Document layout analysis data
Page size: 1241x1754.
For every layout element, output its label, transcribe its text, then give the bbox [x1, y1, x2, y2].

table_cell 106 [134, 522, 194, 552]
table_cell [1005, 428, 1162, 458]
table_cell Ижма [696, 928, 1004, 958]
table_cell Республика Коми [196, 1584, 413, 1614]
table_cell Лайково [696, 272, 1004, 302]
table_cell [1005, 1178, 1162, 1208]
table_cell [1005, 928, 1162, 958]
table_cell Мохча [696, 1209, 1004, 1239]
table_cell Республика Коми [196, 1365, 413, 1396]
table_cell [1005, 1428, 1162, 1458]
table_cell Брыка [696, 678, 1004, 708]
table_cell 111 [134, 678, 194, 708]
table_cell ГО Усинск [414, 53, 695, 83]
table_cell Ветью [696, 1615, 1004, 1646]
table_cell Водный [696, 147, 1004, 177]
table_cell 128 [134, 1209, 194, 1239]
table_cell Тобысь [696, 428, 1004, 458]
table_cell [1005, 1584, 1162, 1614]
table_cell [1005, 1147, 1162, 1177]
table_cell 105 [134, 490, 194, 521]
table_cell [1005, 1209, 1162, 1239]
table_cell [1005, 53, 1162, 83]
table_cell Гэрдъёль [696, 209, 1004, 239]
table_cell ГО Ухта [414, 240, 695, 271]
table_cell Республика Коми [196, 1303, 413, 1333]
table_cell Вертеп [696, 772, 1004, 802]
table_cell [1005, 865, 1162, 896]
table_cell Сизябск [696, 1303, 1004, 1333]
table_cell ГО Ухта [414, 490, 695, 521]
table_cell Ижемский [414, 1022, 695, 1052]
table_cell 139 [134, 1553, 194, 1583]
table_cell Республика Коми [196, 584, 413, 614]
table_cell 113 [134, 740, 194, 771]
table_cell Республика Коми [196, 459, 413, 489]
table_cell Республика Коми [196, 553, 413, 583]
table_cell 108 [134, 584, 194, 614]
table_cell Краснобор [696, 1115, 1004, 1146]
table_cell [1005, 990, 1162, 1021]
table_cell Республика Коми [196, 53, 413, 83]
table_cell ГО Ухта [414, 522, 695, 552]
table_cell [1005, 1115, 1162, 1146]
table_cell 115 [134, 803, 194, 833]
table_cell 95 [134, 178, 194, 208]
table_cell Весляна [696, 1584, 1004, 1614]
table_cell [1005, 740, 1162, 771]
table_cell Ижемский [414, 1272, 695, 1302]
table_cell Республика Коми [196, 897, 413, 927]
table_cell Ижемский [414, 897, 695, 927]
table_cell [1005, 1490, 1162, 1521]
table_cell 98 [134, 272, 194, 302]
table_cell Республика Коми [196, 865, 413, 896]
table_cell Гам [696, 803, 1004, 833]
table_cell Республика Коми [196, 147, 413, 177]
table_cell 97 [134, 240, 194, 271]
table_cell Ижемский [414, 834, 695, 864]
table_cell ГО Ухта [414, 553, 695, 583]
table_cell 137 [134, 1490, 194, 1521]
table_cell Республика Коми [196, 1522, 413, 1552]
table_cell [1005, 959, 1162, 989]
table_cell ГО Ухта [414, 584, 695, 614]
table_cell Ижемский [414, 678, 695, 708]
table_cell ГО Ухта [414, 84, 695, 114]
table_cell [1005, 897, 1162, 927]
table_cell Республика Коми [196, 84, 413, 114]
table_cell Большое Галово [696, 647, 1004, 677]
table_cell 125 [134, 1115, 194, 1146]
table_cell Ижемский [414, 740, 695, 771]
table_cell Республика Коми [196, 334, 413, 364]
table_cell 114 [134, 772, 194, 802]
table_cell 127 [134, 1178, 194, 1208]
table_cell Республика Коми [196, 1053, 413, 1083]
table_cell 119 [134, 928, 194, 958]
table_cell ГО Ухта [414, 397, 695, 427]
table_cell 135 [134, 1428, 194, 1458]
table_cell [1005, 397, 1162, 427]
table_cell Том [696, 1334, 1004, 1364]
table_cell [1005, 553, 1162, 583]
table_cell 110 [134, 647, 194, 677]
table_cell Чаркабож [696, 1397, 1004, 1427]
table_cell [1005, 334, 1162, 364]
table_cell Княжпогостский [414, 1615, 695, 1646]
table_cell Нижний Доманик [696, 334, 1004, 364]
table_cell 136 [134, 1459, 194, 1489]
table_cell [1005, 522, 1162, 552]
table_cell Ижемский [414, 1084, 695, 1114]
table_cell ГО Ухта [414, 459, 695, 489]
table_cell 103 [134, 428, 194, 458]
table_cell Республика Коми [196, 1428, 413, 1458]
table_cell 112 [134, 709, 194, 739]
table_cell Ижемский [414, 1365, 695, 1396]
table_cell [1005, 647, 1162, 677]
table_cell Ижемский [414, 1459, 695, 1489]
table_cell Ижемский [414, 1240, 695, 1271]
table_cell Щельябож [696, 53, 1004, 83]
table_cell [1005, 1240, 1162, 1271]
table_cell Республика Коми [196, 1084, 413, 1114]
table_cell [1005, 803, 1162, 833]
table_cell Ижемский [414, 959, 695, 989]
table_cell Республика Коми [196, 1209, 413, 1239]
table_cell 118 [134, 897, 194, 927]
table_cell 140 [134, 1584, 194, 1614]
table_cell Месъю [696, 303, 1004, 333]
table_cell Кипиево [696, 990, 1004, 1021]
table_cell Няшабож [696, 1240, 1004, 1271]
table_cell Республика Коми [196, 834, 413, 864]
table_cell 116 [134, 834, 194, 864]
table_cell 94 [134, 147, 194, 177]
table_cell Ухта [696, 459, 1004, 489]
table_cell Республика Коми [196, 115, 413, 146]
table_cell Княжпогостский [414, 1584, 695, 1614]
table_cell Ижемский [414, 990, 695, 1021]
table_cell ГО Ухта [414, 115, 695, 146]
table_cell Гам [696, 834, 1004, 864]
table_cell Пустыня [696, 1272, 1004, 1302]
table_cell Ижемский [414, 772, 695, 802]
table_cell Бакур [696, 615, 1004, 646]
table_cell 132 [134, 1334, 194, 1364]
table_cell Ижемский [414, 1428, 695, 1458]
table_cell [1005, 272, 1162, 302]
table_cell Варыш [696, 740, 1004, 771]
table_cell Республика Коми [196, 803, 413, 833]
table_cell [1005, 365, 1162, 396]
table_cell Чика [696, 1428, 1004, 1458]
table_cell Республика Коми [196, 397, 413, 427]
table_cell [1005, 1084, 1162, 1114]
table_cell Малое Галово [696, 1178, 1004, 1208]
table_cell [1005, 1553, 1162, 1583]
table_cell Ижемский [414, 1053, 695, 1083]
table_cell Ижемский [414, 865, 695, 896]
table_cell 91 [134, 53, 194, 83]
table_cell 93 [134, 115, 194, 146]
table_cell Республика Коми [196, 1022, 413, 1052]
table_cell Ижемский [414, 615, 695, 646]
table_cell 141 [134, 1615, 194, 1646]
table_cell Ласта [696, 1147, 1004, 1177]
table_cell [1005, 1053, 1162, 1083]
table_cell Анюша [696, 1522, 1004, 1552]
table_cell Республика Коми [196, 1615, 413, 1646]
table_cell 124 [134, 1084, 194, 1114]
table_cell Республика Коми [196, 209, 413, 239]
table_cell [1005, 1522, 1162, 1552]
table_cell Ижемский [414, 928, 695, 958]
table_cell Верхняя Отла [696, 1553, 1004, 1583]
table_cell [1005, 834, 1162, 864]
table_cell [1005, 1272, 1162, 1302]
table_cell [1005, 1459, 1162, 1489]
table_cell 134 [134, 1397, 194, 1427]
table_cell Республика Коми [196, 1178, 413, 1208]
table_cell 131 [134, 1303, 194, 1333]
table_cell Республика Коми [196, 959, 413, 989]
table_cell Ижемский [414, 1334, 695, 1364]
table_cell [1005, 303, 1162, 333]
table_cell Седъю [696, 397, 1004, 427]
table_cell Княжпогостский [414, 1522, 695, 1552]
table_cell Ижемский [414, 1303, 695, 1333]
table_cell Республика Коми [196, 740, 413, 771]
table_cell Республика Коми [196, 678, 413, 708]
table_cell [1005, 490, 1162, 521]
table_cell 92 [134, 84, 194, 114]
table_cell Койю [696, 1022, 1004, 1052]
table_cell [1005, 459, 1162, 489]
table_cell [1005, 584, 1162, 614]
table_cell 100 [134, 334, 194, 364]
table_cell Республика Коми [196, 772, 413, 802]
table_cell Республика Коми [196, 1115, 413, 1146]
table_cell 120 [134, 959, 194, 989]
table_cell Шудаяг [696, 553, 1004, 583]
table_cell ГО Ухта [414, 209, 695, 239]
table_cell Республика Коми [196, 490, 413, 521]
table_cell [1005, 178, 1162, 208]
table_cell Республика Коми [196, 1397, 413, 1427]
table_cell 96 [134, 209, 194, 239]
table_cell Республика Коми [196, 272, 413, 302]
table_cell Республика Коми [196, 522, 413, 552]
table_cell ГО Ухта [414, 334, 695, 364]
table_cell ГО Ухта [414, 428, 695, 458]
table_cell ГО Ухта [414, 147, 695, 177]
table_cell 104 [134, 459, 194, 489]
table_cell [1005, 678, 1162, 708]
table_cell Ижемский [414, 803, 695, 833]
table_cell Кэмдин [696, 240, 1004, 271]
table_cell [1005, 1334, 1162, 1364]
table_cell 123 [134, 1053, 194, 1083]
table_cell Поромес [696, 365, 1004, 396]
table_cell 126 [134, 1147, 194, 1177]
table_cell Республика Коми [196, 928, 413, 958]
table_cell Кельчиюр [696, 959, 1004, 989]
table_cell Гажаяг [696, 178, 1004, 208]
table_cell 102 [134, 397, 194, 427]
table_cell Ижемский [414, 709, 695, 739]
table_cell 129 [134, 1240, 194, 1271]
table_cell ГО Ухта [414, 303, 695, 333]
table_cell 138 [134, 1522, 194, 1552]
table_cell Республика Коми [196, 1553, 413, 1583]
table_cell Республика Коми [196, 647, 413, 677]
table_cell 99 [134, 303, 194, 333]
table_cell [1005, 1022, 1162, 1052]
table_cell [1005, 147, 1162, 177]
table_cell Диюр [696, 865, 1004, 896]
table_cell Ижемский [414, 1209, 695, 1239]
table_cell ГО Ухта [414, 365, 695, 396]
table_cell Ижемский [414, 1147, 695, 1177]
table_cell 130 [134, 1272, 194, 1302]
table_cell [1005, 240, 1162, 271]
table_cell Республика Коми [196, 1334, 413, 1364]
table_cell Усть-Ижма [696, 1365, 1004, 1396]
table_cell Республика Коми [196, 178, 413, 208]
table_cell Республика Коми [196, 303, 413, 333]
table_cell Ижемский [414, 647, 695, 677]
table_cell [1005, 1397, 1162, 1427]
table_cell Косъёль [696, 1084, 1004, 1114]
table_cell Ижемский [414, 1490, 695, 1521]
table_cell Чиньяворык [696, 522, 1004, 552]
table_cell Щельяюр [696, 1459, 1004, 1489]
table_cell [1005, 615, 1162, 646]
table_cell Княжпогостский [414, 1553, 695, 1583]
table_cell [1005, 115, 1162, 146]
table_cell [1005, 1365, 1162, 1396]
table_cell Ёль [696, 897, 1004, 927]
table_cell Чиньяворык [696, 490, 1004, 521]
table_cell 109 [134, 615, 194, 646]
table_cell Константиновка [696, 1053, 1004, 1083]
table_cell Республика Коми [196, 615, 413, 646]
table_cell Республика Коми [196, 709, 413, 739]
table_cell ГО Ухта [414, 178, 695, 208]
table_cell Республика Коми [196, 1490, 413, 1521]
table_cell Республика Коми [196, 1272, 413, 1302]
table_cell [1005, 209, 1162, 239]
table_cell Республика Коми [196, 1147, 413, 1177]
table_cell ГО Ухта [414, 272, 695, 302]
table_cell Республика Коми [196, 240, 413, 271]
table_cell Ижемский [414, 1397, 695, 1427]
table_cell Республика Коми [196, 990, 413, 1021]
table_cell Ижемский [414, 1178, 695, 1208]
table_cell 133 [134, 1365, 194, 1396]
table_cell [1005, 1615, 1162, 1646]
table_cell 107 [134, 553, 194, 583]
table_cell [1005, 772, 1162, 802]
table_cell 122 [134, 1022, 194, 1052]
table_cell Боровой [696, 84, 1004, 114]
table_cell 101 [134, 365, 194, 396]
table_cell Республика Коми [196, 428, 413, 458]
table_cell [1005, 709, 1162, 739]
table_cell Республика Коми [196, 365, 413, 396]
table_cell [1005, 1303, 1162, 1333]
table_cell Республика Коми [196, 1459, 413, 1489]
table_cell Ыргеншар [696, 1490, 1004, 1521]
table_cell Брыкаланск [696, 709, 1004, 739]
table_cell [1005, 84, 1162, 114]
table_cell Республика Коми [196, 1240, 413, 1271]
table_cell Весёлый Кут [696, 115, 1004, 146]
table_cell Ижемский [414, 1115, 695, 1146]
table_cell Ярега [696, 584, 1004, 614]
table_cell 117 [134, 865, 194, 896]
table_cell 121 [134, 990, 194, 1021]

Required action:
Among the lines above, please find those with "Ижма" and copy them.

Solved exercise:
table_cell Ижма [696, 928, 1004, 958]
table_cell Усть-Ижма [696, 1365, 1004, 1396]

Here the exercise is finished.